» **Your task**:
Reproduce, word for word, the lines in the material below starting with the one that has "Figure 2: EM" and going on through the one that has "Figure 3: Row". Leave out all pictures.

» **Excerpted data**:
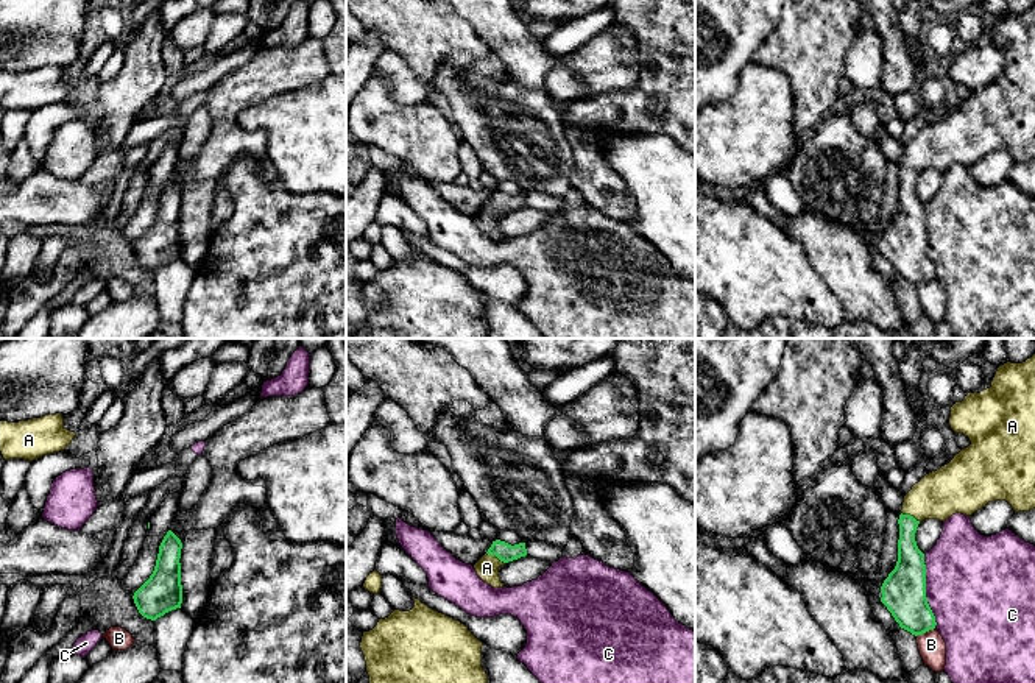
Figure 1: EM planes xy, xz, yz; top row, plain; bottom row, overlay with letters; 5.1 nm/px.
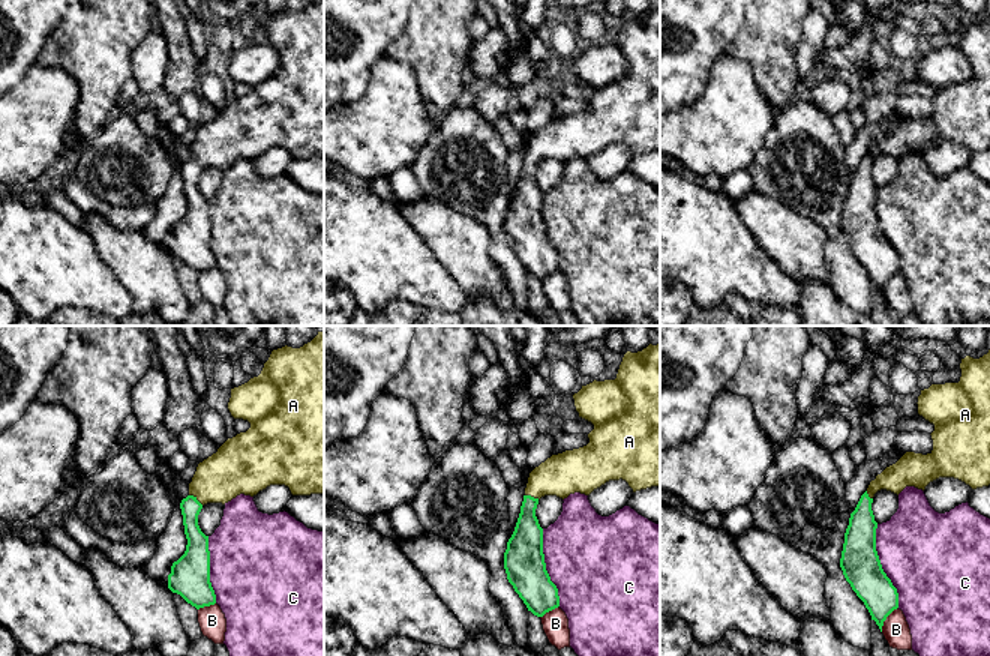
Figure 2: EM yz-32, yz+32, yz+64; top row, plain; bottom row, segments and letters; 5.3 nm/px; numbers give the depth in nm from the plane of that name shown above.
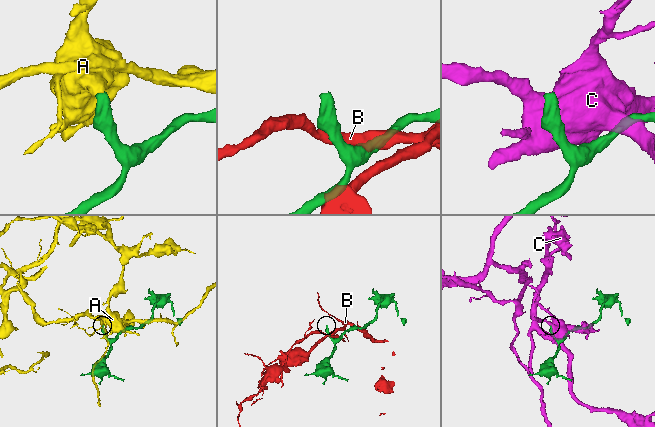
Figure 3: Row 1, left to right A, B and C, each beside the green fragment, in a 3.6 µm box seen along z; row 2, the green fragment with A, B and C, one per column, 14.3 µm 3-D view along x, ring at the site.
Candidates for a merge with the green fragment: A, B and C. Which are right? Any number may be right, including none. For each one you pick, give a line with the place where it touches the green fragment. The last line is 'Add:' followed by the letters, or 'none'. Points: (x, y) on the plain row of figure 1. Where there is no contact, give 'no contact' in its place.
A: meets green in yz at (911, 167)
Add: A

* * *

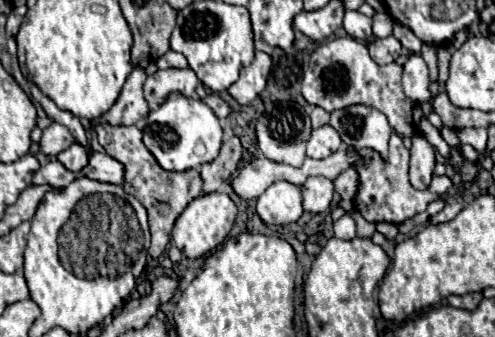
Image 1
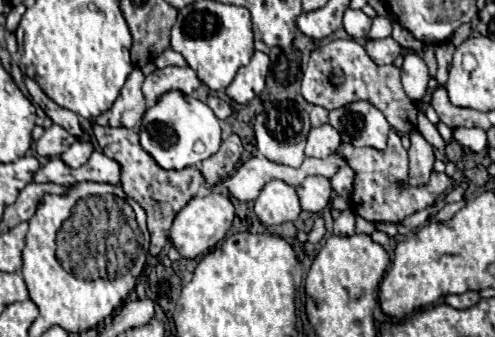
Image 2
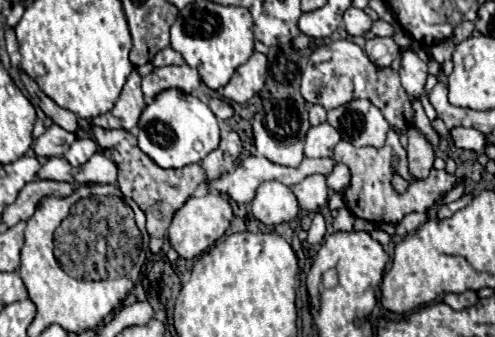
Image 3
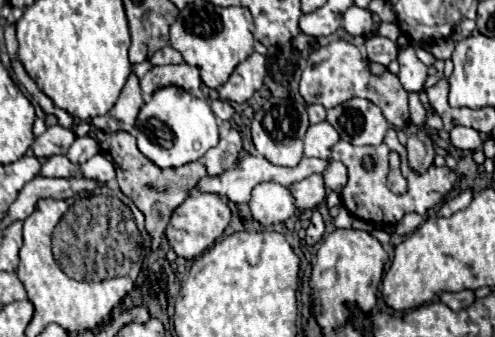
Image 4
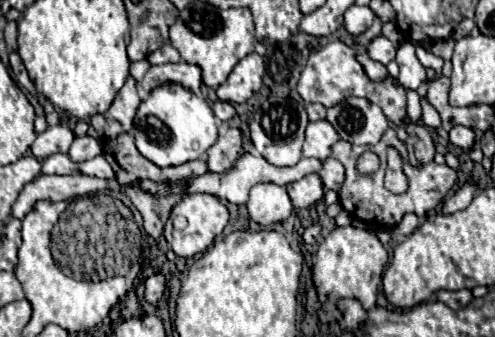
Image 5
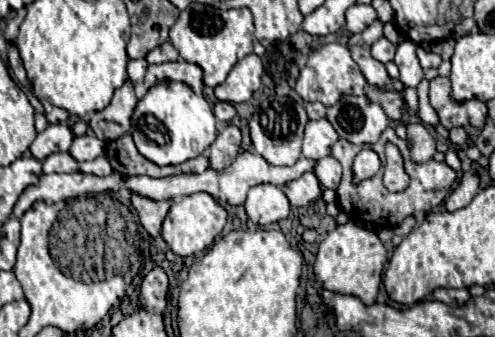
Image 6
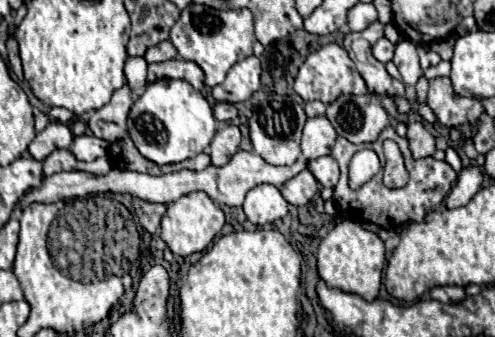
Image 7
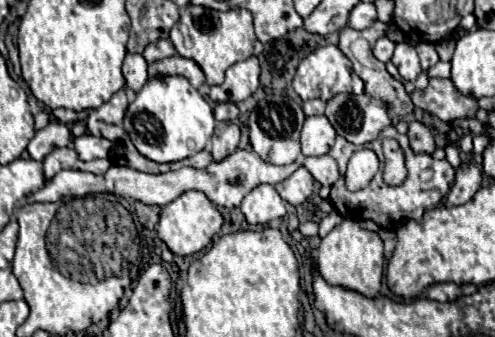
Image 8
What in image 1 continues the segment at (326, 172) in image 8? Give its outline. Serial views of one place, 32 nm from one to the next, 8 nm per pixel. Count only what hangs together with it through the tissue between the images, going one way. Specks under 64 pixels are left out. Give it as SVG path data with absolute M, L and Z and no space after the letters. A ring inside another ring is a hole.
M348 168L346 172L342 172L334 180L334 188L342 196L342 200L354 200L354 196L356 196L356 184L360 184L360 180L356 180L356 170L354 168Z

» **Answer for the task**:
Figure 2: EM yz-32, yz+32, yz+64; top row, plain; bottom row, segments and letters; 5.3 nm/px; numbers give the depth in nm from the plane of that name shown above.
Figure 3: Row 1, left to right A, B and C, each beside the green fragment, in a 3.6 µm box seen along z; row 2, the green fragment with A, B and C, one per column, 14.3 µm 3-D view along x, ring at the site.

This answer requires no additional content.